|Jun 19, 2011, 02:09 AM|
|Jun 19, 2011, 09:46 AM|
It is also quite close when I compare my measurement of APC 8x4E to the Taipan 8x4 in Propcalc, the two props seem similar in shape (??).
Propcalc is calculating Ct, Cp and efficiency from the prop's shape and airfoil, with good results I think. Unfortunately, I don't have any prop to compare with it.
As Jack says, the problem is that using Ct and Cp is uneasy. And I'm sure that anybody can do very well without.
On the other hand it's possible to make an excel file that do the same thing as the many calcs available, but at different speeds...
Flybrushless.com gives a huge database from where it is possible to modelize numbers of motors in an easy way.
A "light" flight modele can be set (weight,wing area...)
Batteries can be easy to modelize too.

__RECORDS PROVIDED__.

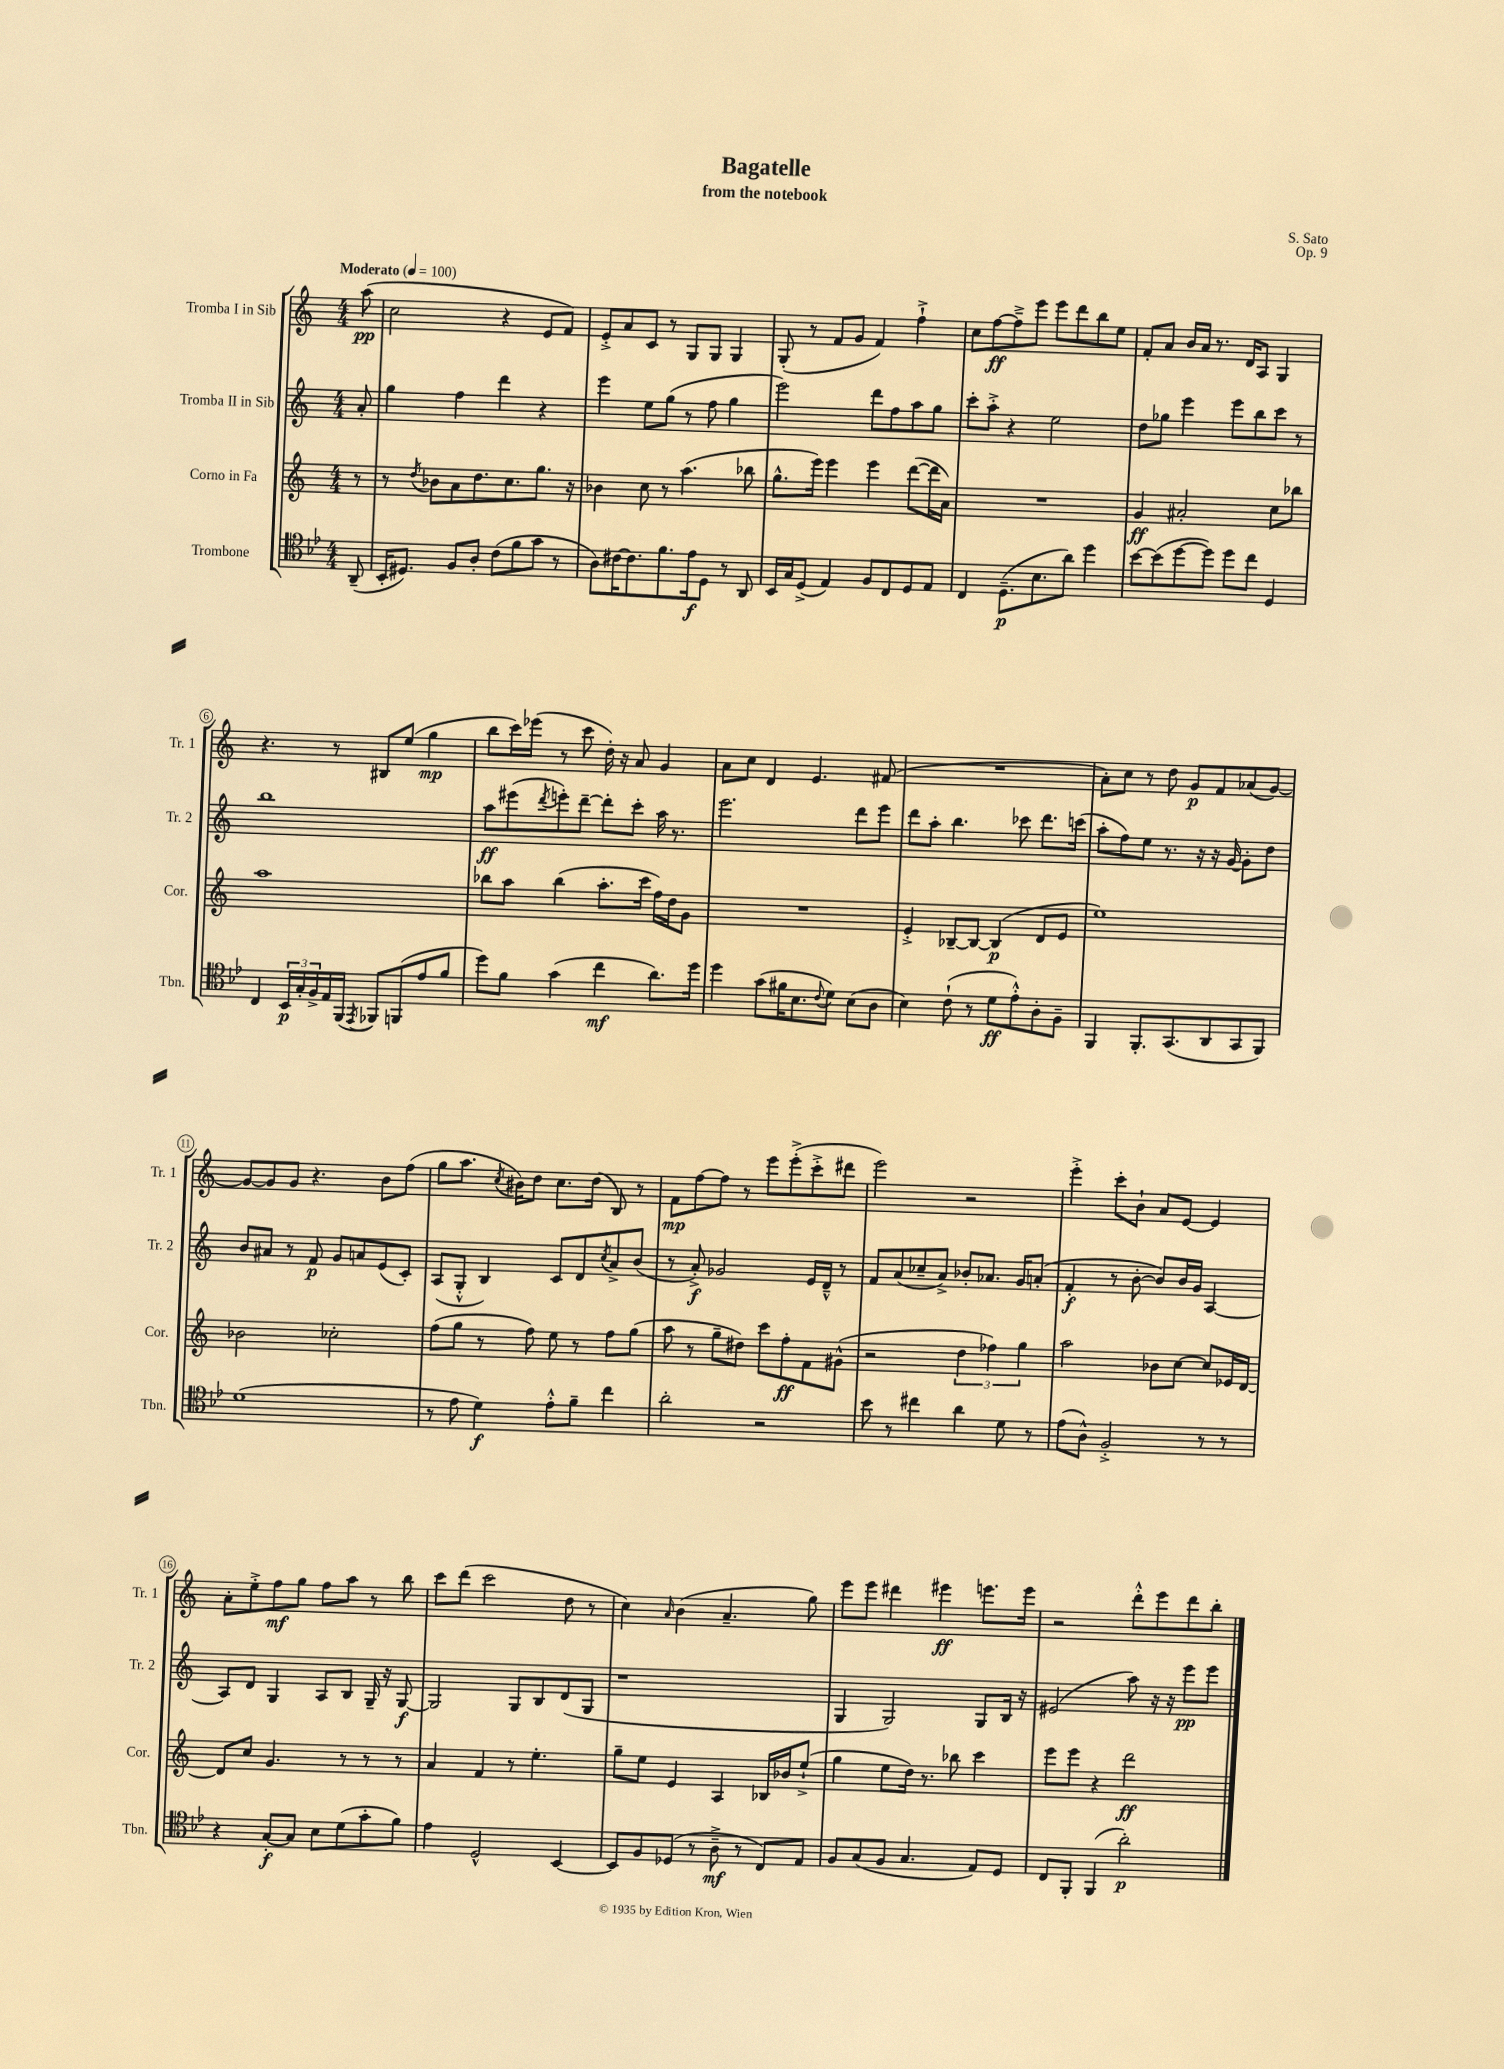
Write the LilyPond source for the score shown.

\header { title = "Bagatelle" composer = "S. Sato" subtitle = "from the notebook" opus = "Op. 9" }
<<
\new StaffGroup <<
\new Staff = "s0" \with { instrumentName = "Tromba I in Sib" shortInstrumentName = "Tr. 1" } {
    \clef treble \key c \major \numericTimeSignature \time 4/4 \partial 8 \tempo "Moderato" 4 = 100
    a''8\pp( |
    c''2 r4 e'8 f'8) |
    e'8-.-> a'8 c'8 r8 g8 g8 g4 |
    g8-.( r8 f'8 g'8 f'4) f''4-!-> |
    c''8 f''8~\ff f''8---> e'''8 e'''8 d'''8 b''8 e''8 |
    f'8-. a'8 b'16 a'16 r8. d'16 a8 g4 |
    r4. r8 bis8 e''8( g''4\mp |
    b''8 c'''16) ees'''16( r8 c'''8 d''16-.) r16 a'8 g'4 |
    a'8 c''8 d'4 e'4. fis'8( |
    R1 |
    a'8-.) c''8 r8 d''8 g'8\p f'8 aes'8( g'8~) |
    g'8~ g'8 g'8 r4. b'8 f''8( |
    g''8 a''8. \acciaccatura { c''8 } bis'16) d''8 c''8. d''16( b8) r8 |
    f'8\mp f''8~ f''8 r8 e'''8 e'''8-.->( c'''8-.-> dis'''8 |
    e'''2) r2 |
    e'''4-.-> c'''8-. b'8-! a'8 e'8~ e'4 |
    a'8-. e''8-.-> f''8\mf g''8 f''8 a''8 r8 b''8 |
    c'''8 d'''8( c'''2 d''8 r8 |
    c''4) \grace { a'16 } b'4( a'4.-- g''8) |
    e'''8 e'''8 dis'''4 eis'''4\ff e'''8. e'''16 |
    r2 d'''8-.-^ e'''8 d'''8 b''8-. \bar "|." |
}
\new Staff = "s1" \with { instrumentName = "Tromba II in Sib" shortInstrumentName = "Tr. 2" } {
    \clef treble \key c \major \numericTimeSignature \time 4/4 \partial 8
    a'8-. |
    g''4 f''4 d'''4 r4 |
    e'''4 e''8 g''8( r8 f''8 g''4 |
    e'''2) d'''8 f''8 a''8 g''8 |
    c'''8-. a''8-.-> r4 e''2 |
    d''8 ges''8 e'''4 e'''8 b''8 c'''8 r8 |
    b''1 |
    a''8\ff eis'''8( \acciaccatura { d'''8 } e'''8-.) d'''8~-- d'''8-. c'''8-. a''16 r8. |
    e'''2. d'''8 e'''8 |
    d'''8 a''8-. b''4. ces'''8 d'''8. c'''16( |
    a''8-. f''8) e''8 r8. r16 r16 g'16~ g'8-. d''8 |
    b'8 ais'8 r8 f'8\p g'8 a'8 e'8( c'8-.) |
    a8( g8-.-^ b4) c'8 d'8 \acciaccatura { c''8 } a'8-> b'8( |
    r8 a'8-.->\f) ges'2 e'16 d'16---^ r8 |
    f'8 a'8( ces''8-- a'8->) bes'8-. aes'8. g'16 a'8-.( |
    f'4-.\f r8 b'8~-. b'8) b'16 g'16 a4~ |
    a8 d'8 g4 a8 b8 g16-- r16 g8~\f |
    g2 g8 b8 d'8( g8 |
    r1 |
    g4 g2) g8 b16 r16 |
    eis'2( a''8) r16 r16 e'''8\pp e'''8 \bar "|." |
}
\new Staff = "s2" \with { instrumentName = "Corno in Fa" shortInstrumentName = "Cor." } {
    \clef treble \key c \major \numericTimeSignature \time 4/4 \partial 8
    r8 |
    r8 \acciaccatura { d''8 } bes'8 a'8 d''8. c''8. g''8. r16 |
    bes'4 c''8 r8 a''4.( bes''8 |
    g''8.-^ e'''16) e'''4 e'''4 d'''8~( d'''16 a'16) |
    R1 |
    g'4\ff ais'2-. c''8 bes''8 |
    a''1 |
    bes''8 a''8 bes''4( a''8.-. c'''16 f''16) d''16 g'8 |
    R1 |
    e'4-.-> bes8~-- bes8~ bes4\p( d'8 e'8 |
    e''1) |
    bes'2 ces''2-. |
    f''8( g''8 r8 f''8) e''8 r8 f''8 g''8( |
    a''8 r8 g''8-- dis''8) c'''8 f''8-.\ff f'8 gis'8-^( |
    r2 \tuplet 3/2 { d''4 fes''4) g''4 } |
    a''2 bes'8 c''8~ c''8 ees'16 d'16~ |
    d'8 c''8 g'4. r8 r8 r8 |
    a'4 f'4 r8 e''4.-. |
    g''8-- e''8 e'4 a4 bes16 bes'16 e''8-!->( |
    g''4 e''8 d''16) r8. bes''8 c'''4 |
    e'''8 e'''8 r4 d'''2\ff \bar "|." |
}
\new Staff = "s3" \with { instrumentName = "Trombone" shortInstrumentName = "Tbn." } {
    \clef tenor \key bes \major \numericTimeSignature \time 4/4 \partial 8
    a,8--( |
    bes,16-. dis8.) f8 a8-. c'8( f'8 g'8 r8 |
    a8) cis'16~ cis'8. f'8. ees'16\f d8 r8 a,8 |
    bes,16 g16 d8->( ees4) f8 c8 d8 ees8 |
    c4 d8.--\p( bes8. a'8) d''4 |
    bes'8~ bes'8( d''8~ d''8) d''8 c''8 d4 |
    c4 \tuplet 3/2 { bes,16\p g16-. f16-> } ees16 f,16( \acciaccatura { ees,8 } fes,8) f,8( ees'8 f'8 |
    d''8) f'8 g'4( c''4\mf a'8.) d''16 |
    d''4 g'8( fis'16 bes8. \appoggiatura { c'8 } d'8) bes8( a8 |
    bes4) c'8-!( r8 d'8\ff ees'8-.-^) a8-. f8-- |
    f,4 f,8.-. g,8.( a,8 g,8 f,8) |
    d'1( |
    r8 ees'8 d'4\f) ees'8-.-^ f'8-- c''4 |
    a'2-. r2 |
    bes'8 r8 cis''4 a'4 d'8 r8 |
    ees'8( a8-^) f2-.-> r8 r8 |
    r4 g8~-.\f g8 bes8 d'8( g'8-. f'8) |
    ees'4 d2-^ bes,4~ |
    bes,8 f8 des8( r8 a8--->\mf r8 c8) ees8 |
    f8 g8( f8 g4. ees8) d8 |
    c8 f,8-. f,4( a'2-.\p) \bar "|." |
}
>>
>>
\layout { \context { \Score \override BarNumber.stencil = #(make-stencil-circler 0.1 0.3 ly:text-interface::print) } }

__TO DO__.
a. Reproduce a passage from the propeller forum post word for word. Begin at the words "As Jack says, the" and stop after "at different speeds...".
b. Answer these questions using the propeller forum post:
(i) Which prop in Propcalc is compared with the measurement of the APC 8x4E?
(ii) What does Propcalc calculate from a prop's shape and airfoil?
(iii) Which site offers a huge database for modeling motors?
c. Continue the propeller forum post, starting after its final sentence about batteries.

__EXPECTED OUTPUTS__.
a.
As Jack says, the problem is that using Ct and Cp is uneasy. And I'm sure that anybody can do very well without.
On the other hand it's possible to make an excel file that do the same thing as the many calcs available, but at different speeds...

b.
(i) The Taipan 8x4
(ii) Ct, Cp and efficiency
(iii) Flybrushless.com

c.
I think that with nothing else but being able to measure amps, volts and rpm, there can be a tool that can be very useful for someone looking for high performance in a particular domain:
-max efficiency in climb near stall speed,
-max flight time,
I've got a "small" worksheet that can do good job, but since there's some motors data from Doctor Kiwi at flybrushless i don't know if i can make it public.
|Jun 19, 2011, 10:28 AM|
That's true i should do that, it would give "theoretical" strength to my data.
I've got to look closer at this.
That's a little complicated because propcalc starts from airfoil to optain prop's coeffs, what i directly measure; and need to know the prop's shape which is uneasy.
Drivecalc don't use propcalc's data (does it?), that's "dommage"!
|Jun 19, 2011, 12:40 PM|
I can give some info about accuracy:
|Jul 02, 2011, 08:00 AM|
If you would like, and send me the excel file I may be able to work you test data into the site somehow, but I'm not sure of where it would go. It seems like it would be part of the props data, however since you are measuring amp draw that confuses the issue some since that would be dependent on the motor. Please let me know if that's something your are interested in.
In the mean time it looks like I have a lot of reading to do
|Jul 02, 2011, 07:11 PM|
I'll ask the good doctor when he'll be back!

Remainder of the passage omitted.